The proposed rules are:

1. if (year = 2008) and (product = mobile) and (staff >= 100) and (staff <= 150) and (items >= 500) and (items <= 550) then realistic=yes

2. if (year = 2009) and (product = mobile) and (staff >= 170) and (staff <= 200) and (items <= 570) and (items >= 600) then realistic=yes

3. if (year = 2008) and (product = PC) and (staff >= 300) and (staff <= 350) and (items >= 1000) and (items <= 1300) then realistic=yes

4. if (year = 2009) and (product = PC) and (staff >= 400) and (staff <= 450) and (items >= 1500) and (items <= 1600) then realistic=yes

For the experiments, the created dataset is given to WEKA and it contains some attributes such as “product”, “staff”, “items” and “year”, while the target class attribute is named as “realistic”. More specifically, this dataset consists of 790 instances and 5 attributes (product, year, items, staff, and realistic), of which 3 are nominal (i.e. “product”, “realistic”, “year”) and 2 are numeric (i.e. “items”, “staff”). The instances in this dataset represent the examples which include 392 positive examples and 398 negative examples.

11 "This was done since data was unavailable, though one can envision that such data could be collected if the kind of system proposed is deployed in practice."

By using WEKA, a classifier model has been built from the utilised dataset and a set of JRIP classification rules represented in a form of if-then rules has been generated. The following represents the output of the applied JRIP rule induction model within the WEKA toolkit:

1. (staff >= 101) and (staff <= 150) and (items >= 501) and (items <= 550) and (year = 2008) and (product = mobile) => realistic=yes (94.0/0.0)

2. (staff >= 170) and (staff <= 200) and (year = 2009) and (items <= 600) and (product = mobile) and (items >= 570) => realistic=yes (98.0/0.0)

3. (items >= 1012) and (staff >= 304) and (staff <= 342) and (items <= 1298) and (year = 2008) and (product = PC) => realistic=yes (84.0/0.0)

4. (staff >= 400) and (items >= 1506) and (items <= 1600) and (staff <= 450) and (product = PC) and (year = 2009) => realistic=yes (94.0/0.0)

5. (items >= 1007) and (items <= 1261) and (staff <= 350) and (staff >= 301) and (year = 2008) and (product = PC) => realistic=yes (14.0/0.0)

6. => realistic=no (406.0/8.0)

As it is shown above, the JRIP model has induced 6 classification rules from the applied training dataset, such that all these rules are explicit and understandable as well as they cover most of the examples. All these rules are constructed in a bottom- up fashion. The first rule can be read as:

If the year is equal to 2008 and the product is mobile and the number of staff is greater than or equal to 101 and less than or equal to 150 and the number of items is greater than or equal to 501 and less than or equal to 550, then the result is “realistic”. The number between the two brackets (94.0/0.0) means that 94 of the training examples are covered successfully by this rule.

The other rules can be read in a similar way and the last rule is activated if all the rules above it are not applicable.

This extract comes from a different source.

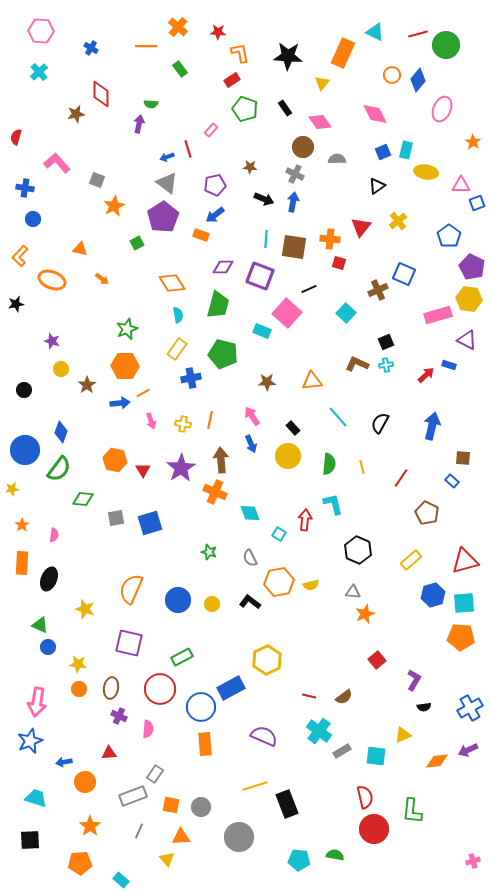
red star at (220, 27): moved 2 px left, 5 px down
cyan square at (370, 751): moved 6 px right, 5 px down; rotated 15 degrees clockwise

The performance of the JRIP classification model has been evaluated using 10-fold cross-validation in WEKA in order to randomise the data instances and achieve representative classification accuracy. By using cross validation, the applied data is

divided into two sets: a set of training examples that is used to train the model and a set of testing examples is utilised to evaluate performance of the model. The rule induction model has achieved a classification accuracy of 95%, where 752 instances have been correctly classified by the utilised model.

The aim above is to illustrate what could be possible in using a classification algorithm for assessing if an objective is “realistic” as part of the framework if relevant data were available. Clearly, in practice, the accuracy will depend on the availability of data and whether such data can be collected. If not, alternative subjective methods may need to be explored, such as using expert judgment.